Goals:
A. Reproduce the part of the Kileleshwa article between "Apartment towers rise" and "pools and gyms.", inclusive, word for word.
B. Write the next part of the article on Kileleshwa's high-rise growth, picking up right after its last sentence.

Given text:
⁂

Residential high-rise apartment blocks line a street in Kileleshwa, Nairobi.
Apartment towers rise along a Kileleshwa street, Nairobi, May 21, 2026, as the suburb's rapid vertical growth reshapes one of the city's older residential estates. | Business Daily Africa.com
A Sh3.2 million home now fetches Sh70 million, but residents say the trees and quiet are long gone.

In parts of Kileleshwa, jacaranda blossoms still drift onto clay-tiled roofs above low-rise apartment blocks that recall an older, quieter Nairobi. Turn a corner, though, and that picture vanishes into a stretch of high-rise towers with rooftop pools and gyms.

John Maina moved into the neighbourhood in December 2001, just after retiring from banking. His wife, then a civil servant, had been offered a chance to buy a government house there, and the couple acquired a one-acre property with a two-storey home for Sh3.2 million.

Back then, Kileleshwa was defined by trees, silence and space. Roads curved through plots of three-quarters to a full acre, and apartment buildings rarely rose above two to four storeys.

⁂

Given records:
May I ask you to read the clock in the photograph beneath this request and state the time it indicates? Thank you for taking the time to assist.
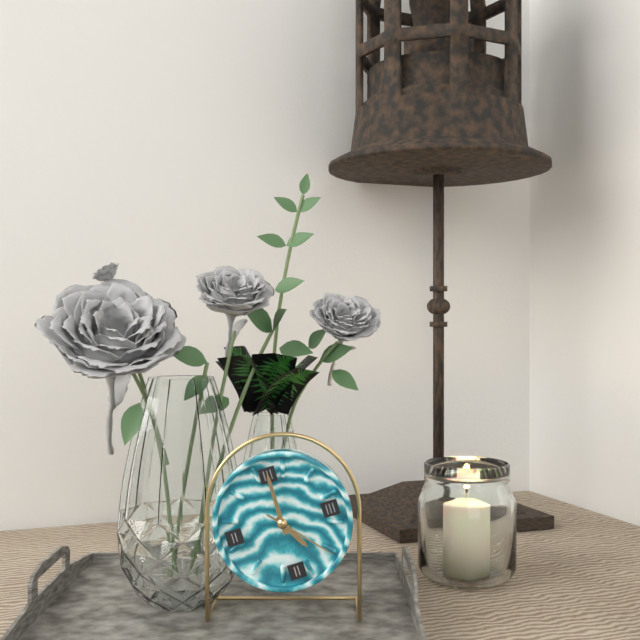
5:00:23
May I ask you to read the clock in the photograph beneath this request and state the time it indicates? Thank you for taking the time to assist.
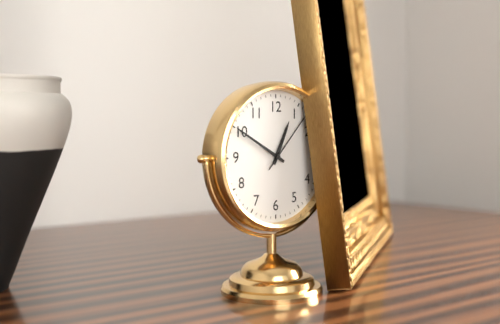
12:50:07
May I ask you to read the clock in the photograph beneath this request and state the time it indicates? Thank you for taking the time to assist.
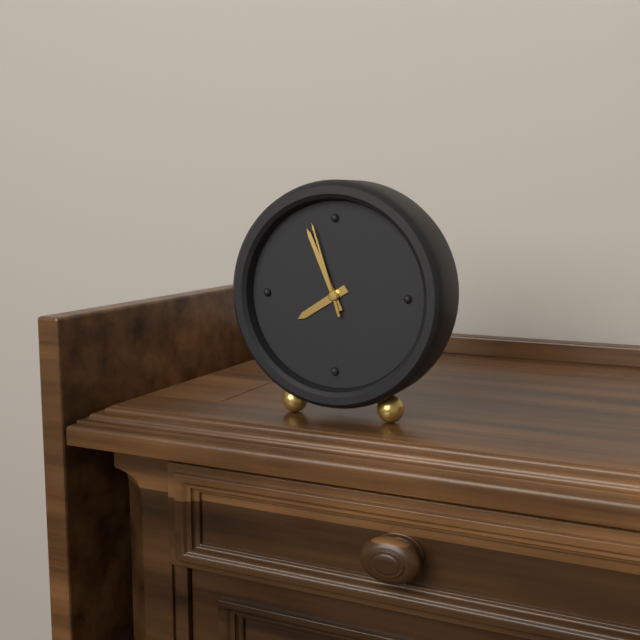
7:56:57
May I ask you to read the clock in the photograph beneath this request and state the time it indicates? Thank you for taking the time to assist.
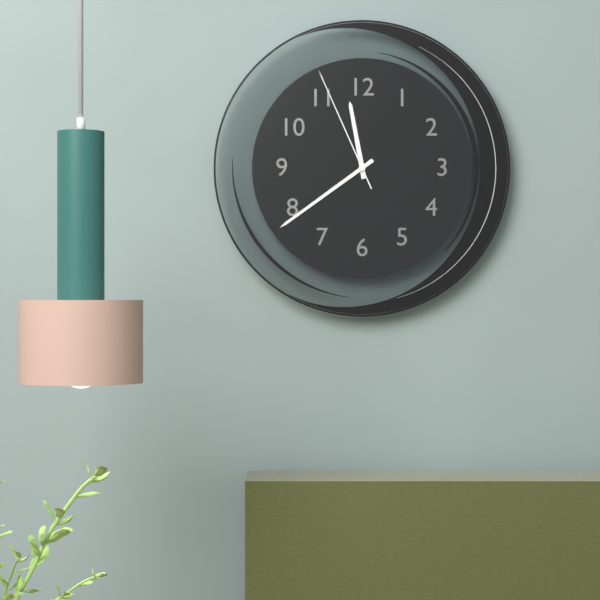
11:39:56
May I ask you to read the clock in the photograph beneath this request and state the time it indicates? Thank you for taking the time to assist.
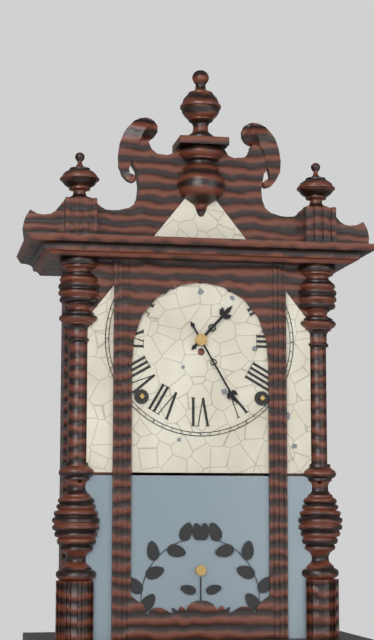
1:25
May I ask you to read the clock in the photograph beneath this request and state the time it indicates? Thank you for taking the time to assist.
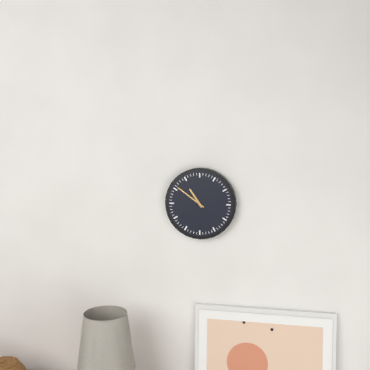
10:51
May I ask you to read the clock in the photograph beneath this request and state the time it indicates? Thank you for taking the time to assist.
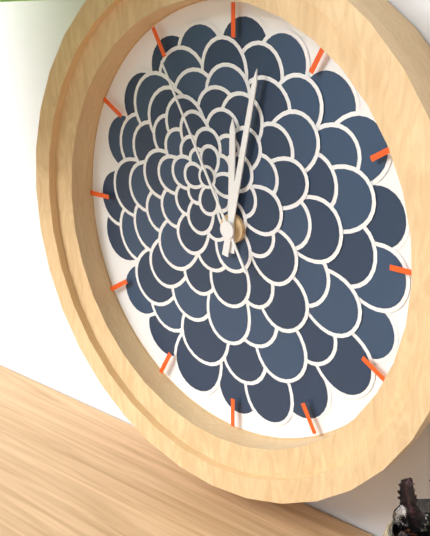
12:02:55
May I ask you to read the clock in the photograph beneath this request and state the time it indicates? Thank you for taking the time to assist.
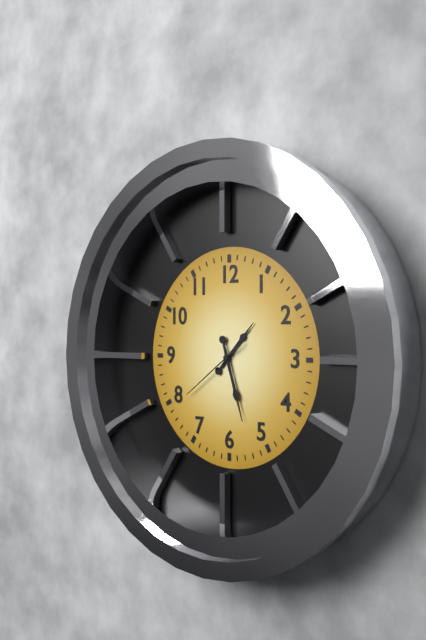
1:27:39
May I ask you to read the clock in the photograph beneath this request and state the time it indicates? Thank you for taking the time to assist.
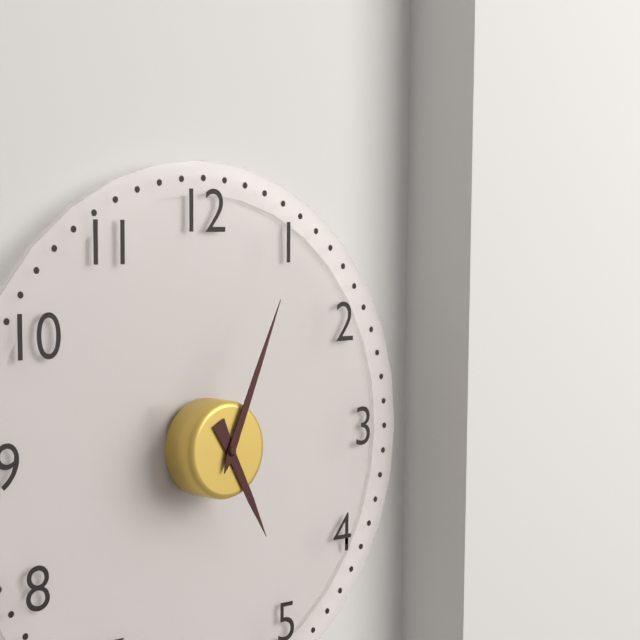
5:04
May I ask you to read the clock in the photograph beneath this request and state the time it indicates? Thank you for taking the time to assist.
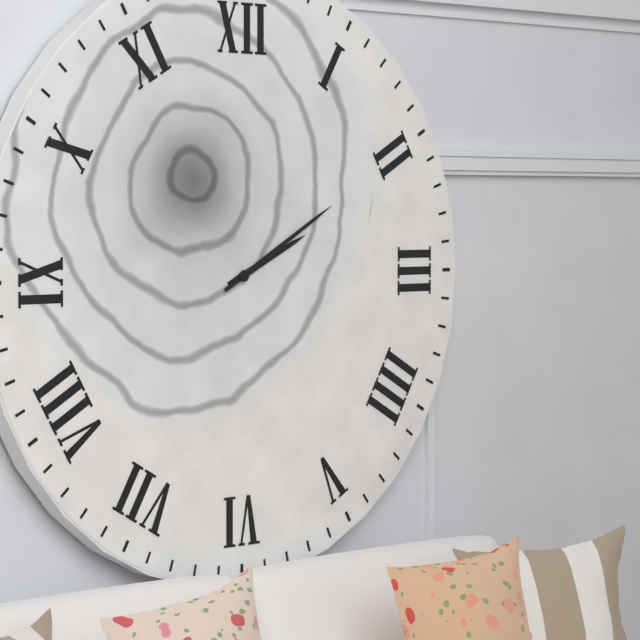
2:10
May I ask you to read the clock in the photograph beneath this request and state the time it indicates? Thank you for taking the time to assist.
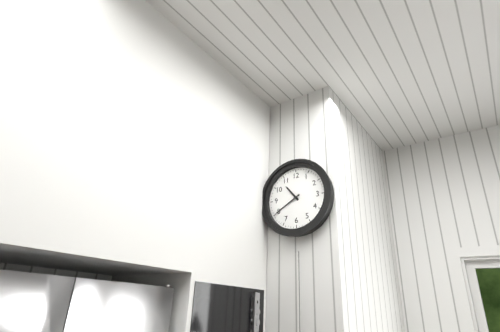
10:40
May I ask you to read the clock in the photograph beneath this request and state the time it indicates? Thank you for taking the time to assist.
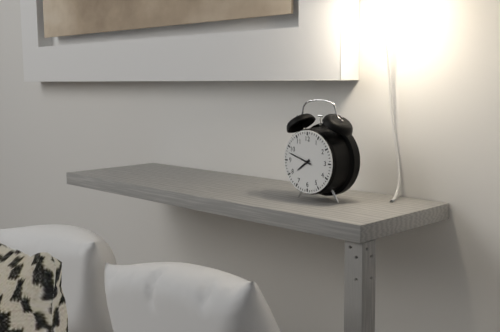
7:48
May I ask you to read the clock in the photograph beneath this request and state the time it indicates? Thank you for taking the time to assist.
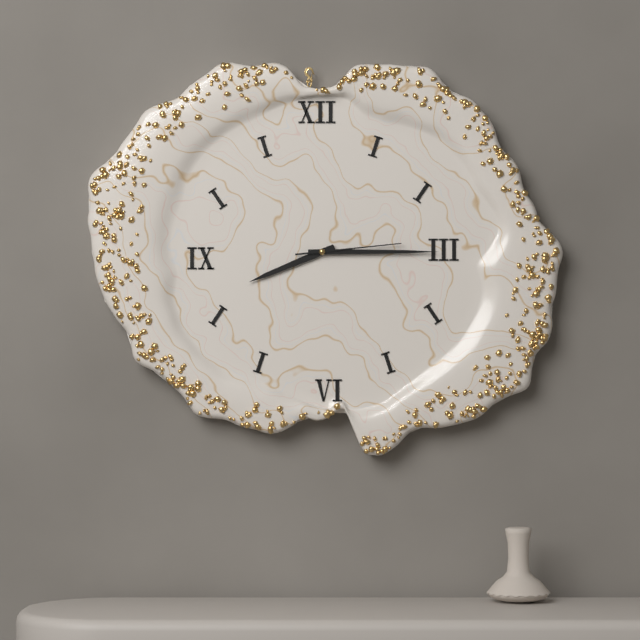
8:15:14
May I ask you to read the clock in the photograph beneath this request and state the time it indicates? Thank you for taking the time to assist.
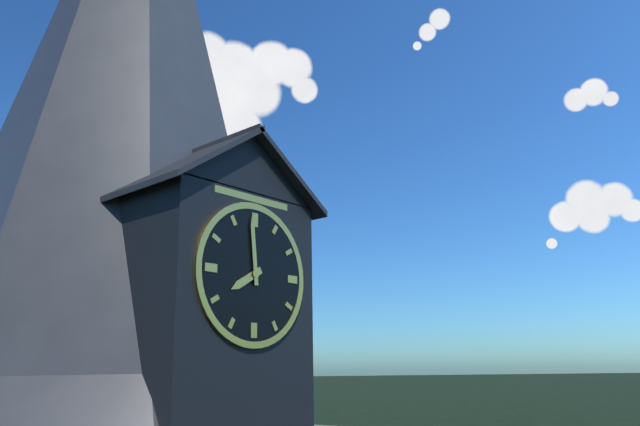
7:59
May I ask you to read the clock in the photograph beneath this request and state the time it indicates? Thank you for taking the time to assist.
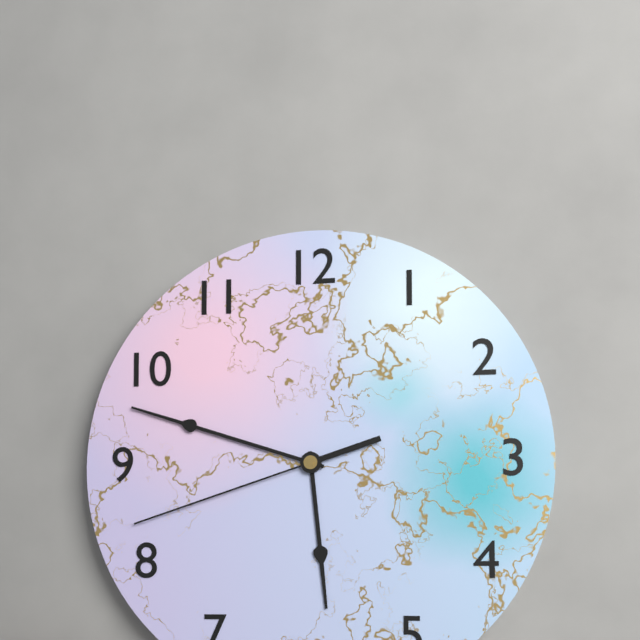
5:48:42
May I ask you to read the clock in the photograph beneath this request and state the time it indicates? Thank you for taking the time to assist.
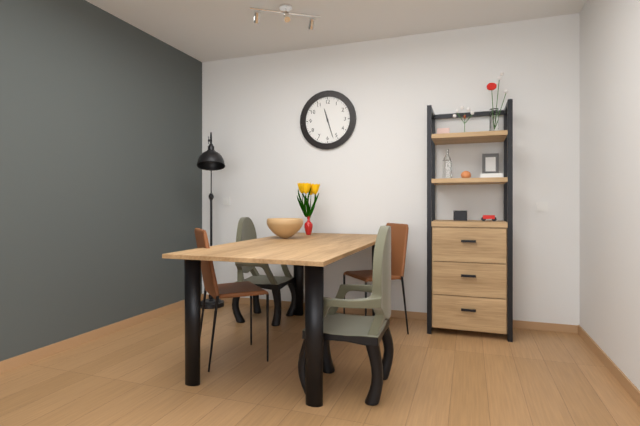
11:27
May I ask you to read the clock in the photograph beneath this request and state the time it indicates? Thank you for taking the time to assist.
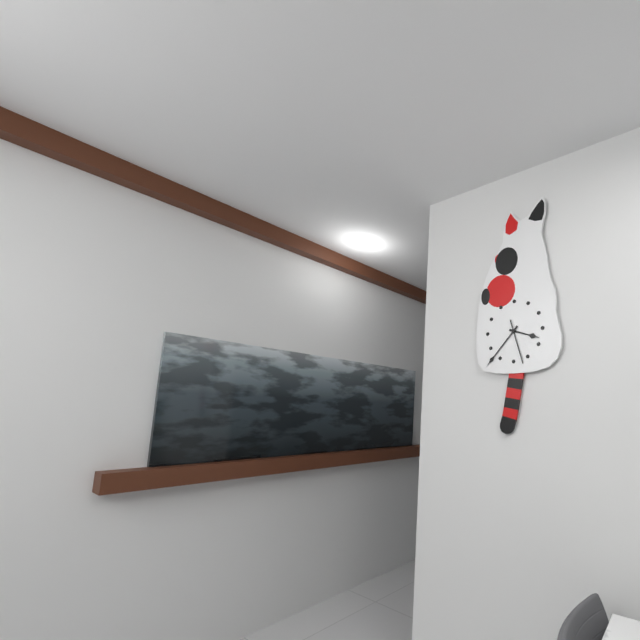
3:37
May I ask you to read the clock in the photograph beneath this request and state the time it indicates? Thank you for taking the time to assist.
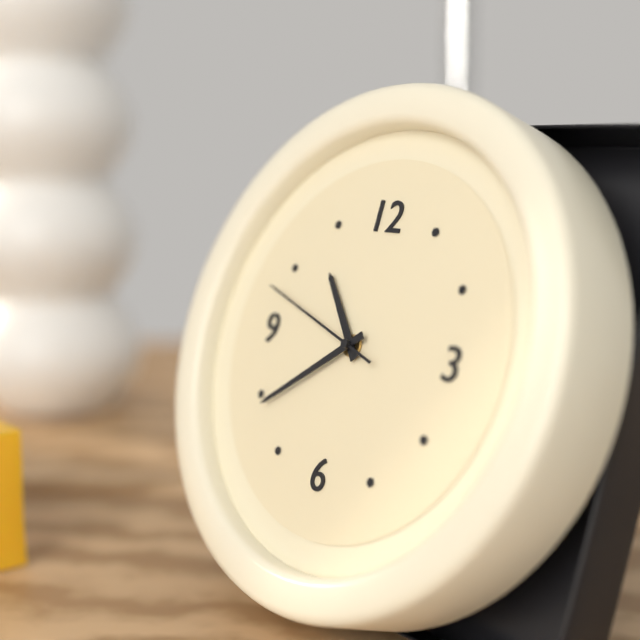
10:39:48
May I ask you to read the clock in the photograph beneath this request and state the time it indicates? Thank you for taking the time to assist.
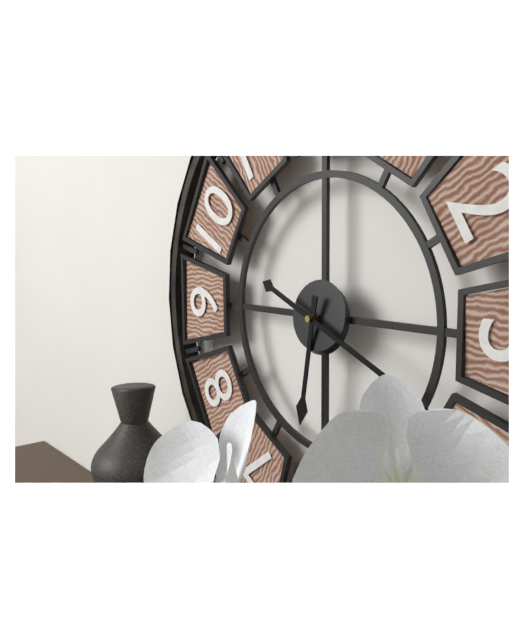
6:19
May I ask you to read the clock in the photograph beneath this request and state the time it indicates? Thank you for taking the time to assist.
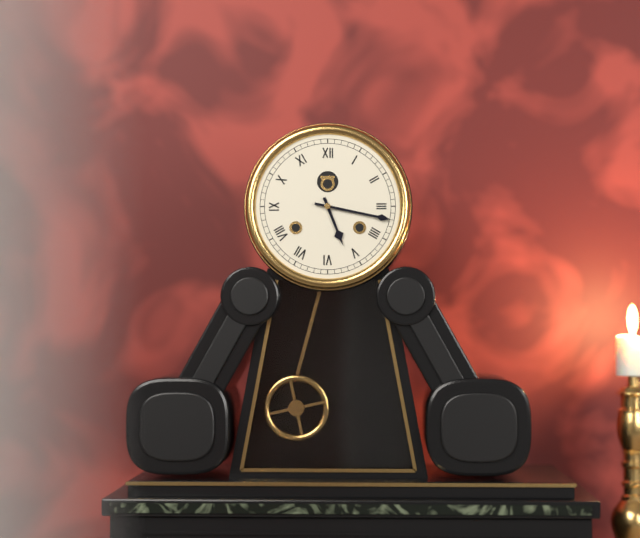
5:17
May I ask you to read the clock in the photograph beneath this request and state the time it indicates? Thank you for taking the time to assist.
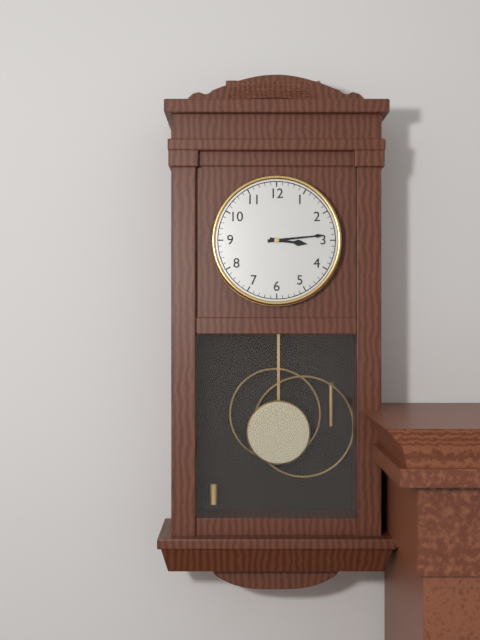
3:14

⁂

Answers for the exercise:
A.
Apartment towers rise along a Kileleshwa street, Nairobi, May 21, 2026, as the suburb's rapid vertical growth reshapes one of the city's older residential estates. | Business Daily Africa.com
A Sh3.2 million home now fetches Sh70 million, but residents say the trees and quiet are long gone.

In parts of Kileleshwa, jacaranda blossoms still drift onto clay-tiled roofs above low-rise apartment blocks that recall an older, quieter Nairobi. Turn a corner, though, and that picture vanishes into a stretch of high-rise towers with rooftop pools and gyms.

B.
Many homes belonged to government agencies, banks and senior civil servants, and university professors and middle-class families lived there to stay close to the city without its downtown chaos. Shopping meant a drive to Westlands, Kilimani or Lavington.

The shift came when zoning regulations were revised to allow higher plot ratios and taller developments. Maina recalls that once the rules changed, high-rise buildings started appearing quickly and the area began transforming.

Most of the old houses were demolished to make way for apartment blocks standing shoulder to shoulder where single-family homes once stood. Maina says his own home has changed little, but the environment around it has strained under competition for scarce resources.

Roads, sewer systems and water supply came under pressure, and boreholes multiplied as residents grappled with unreliable access. Traffic congestion became routine, even as links to Westlands, Kilimani, Valley Arcade and the city centre improved.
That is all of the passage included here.